This year’s winter snowfall provided a mountain of welcome statistics when it comes to the state’s water supply. The most eye-catching? According to the Colorado Sun, the snowpack reached a whopping 3,700% of normal.
Notes the online newspaper: “For the first time in 19 years, the entire state has been proclaimed 100% drought free. The fields are green, rivers are overflowing their banks and reservoirs are refilling.”
“In virtually every numerical sense,” adds the Denver Post, “Colorado’s mid-June snowpack (was) off the charts.”
It’s reason to celebrate, certainly. But before you uncork the champagne, consider this sobering fact: Experts warn that the state’s longtime struggle with drought is far from over. And climate change is exacerbating the problem.
In fact, Colorado River District engineers say it will take 8 to 13 years of snowpack equal to this year’s bounty to eliminate the effects of the previous drought, according to the Colorado Sun.
“This is a short-term boon, and we should be happy,” Andy Mueller, general manager of the Colorado River District, told the Sun. “But we’re not out of the woods yet.”
Experts predict that by 2050, Colorado’s population will double. Meanwhile, hotter temperatures mean snowpack melts earlier, causing less streamflow in winter and fall. The heat also causes water to evaporate faster, and stressed plants require more water.
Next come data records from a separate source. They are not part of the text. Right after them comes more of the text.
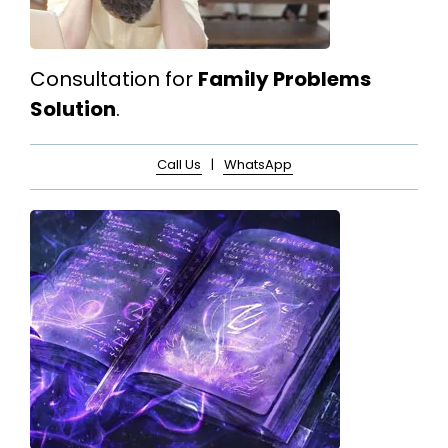
Consultation for
Family Problems
Solution
.
Call Us
|
WhatsApp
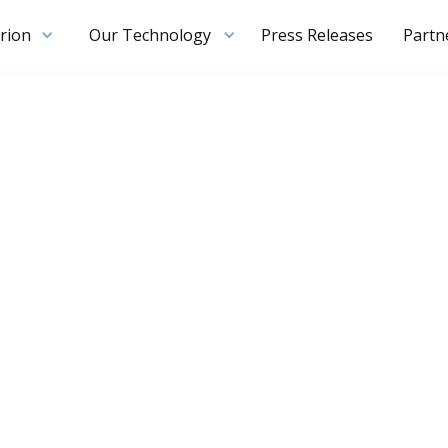
rion
Our Technology
Press Releases
Partn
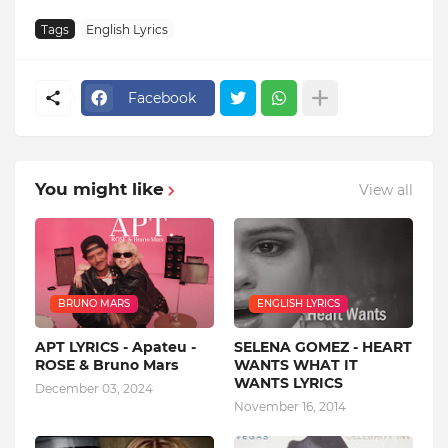
Tags
English Lyrics
Facebook
You might like
View all
BRUNO MARS
ENGLISH LYRICS
APT LYRICS - Apateu -
SELENA GOMEZ - HEART
ROSE & Bruno Mars
WANTS WHAT IT
WANTS LYRICS
December 03, 2024
November 16, 2014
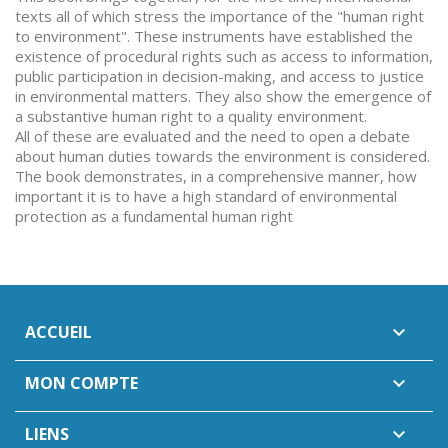
texts all of which stress the importance of the "human right
to environment". These instruments have established the
existence of procedural rights such as access to information,
public participation in decision-making, and access to justice
in environmental matters. They also show the emergence of
a substantive human right to a quality environment.
All of these are evaluated and the need to open a debate
about human duties towards the environment is considered.
The book demonstrates, in a comprehensive manner, how
important it is to have a high standard of environmental
protection as a fundamental human right
ACCUEIL

MON COMPTE

LIENS

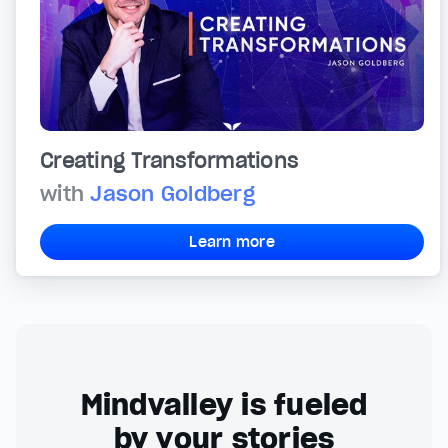
Creating Transformations
with
Jason Goldberg
Learn more
Mindvalley is fueled
by your stories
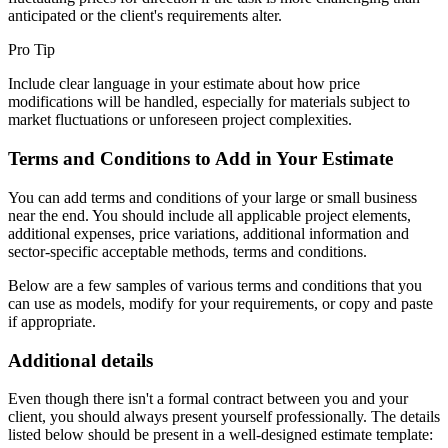
anticipated or the client's requirements alter.
Pro Tip
Include clear language in your estimate about how price
modifications will be handled, especially for materials subject to
market fluctuations or unforeseen project complexities.
Terms and Conditions to Add in Your Estimate
You can add terms and conditions of your large or small business
near the end. You should include all applicable project elements,
additional expenses, price variations, additional information and
sector-specific acceptable methods, terms and conditions.
Below are a few samples of various terms and conditions that you
can use as models, modify for your requirements, or copy and paste
if appropriate.
Additional details
Even though there isn't a formal contract between you and your
client, you should always present yourself professionally. The details
listed below should be present in a well-designed estimate template:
Anticipating these issues, a group of trade organizations, nonprofits and Colorado officials recently launched a campaign dubbed For the Love of Colorado. The awareness campaign will urge Coloradans to consider the state’s water future and the need to support Colorado’s Water Plan, which has outlined projects and ideas to help the state save 130 billion gallons of water each year, according to the Denver Post.
Additionally, the Post reports that officials plan to build several new reservoirs northeast of Denver to “capture more of the South Platte River’s Nebraska-bound water,” and direct it to metro suburbs.
While plans are in motion, however, the underlying message is clear: Our water woes haven’t dried up just yet.
“We were lucky this year,” Taryn Finnessey, Colorado’s senior climate change specialist, told the Sun. “But I don’t think that’s something that we can ever assume will happen again. So we need to be really wise stewards of our resources.”